Maybe it's time for me to start commenting out source code and finally get a small test reproducing this errors.

Regards, andy

andy_84 · October 2011

Hi, all!

Today we turned off all communications between DfsService and DfsAgents and left only DfsService and FileSource (aka Coordinator), they are on the same host. And we've got another error in logs!

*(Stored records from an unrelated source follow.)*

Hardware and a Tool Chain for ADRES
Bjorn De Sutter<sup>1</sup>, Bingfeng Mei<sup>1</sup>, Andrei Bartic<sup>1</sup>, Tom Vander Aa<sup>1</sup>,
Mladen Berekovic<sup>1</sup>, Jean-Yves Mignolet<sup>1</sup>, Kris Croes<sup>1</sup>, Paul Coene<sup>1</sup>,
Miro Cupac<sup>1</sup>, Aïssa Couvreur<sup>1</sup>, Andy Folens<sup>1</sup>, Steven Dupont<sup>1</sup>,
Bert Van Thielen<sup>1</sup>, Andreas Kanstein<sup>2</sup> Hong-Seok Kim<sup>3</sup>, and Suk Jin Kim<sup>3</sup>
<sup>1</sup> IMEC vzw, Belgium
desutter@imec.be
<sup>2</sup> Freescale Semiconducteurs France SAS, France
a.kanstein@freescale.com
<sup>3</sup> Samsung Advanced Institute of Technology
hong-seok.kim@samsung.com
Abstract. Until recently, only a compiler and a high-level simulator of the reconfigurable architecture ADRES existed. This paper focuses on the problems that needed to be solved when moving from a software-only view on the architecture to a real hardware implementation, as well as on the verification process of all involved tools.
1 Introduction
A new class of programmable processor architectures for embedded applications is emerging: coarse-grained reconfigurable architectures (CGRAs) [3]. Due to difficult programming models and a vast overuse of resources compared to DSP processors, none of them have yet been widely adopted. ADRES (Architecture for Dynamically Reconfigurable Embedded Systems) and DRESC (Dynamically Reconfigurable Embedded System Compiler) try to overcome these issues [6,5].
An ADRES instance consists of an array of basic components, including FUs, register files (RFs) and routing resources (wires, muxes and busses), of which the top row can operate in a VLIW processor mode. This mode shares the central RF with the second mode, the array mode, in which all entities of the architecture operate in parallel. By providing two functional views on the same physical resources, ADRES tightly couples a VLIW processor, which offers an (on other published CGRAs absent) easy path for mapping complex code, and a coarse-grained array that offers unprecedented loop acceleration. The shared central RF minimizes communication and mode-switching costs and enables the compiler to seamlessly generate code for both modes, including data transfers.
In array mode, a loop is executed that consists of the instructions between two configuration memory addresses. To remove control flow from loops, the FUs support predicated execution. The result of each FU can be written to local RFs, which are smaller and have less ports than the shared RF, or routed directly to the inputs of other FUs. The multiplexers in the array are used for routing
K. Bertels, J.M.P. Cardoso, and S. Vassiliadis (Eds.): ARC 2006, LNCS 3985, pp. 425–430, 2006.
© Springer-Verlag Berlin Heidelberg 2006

FileSource (aka Coordinator):

-! 10/28/11 15:32:16.786 Coordinator.server.1: warning: connection exception:
TcpTransceiver.cpp:169: Ice::SocketException:
socket exception: WSAEFAULT
local address = 10.65.60.91:65228
remote address = 10.65.60.91:50843

DfsService:

-! 10/28/11 15:32:16.786 DfsService.server.1: warning: connection exception:
TcpTransceiver.cpp:414: Ice::ConnectionLostException:
connection lost: The specified network name is no longer available.
local address = 10.65.60.91:50843
remote address = 10.65.60.91:65228

Can anyone explain what's happening?

Regards, andy

bernard · October 2011

Hi Andy,

It would be great if you could reproduce this problem in a test-case that we can try out.

The BadMagicException and WSAEFAULT sound like a memory corruption, probably in the FileSource/Coordinator server (i.e. the faulty FileSource sends an incorrect magic to the DfsService, and occasionally fails with WSAEFAULT).

Did you try to run your servers with a memory checker like Purify?

Best regards,
Bernard

andy_84 · October 2011

Hi, Bernard!

Thanks for an idea, we'll try to do this on Monday.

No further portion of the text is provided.